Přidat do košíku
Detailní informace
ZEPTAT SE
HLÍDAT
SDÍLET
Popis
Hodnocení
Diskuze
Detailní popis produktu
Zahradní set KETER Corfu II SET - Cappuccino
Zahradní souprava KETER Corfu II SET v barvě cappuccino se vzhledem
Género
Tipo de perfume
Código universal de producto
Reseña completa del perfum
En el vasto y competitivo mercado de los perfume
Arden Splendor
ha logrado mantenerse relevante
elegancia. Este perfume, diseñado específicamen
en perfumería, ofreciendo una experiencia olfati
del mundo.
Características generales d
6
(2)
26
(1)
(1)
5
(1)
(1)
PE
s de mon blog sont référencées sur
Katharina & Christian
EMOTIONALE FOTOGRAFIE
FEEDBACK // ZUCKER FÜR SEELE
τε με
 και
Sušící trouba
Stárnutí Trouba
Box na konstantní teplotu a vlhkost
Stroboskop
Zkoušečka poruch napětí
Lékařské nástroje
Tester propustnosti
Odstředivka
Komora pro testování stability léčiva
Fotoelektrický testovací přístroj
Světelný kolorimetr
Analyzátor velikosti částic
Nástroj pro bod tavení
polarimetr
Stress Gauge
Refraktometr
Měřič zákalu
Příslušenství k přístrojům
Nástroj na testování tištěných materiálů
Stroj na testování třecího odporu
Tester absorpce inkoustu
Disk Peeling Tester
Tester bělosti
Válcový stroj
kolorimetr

# # # # #

Every line from the one that has "Características generales d" down to the last line above must be written out exactly, with both ends included and nothing else.

Características generales d
6
(2)
26
(1)
(1)
5
(1)
(1)
PE
s de mon blog sont référencées sur
Katharina & Christian
EMOTIONALE FOTOGRAFIE
FEEDBACK // ZUCKER FÜR SEELE
τε με
 και
Sušící trouba
Stárnutí Trouba
Box na konstantní teplotu a vlhkost
Stroboskop
Zkoušečka poruch napětí
Lékařské nástroje
Tester propustnosti
Odstředivka
Komora pro testování stability léčiva
Fotoelektrický testovací přístroj
Světelný kolorimetr
Analyzátor velikosti částic
Nástroj pro bod tavení
polarimetr
Stress Gauge
Refraktometr
Měřič zákalu
Příslušenství k přístrojům
Nástroj na testování tištěných materiálů
Stroj na testování třecího odporu
Tester absorpce inkoustu
Disk Peeling Tester
Tester bělosti
Válcový stroj
kolorimetr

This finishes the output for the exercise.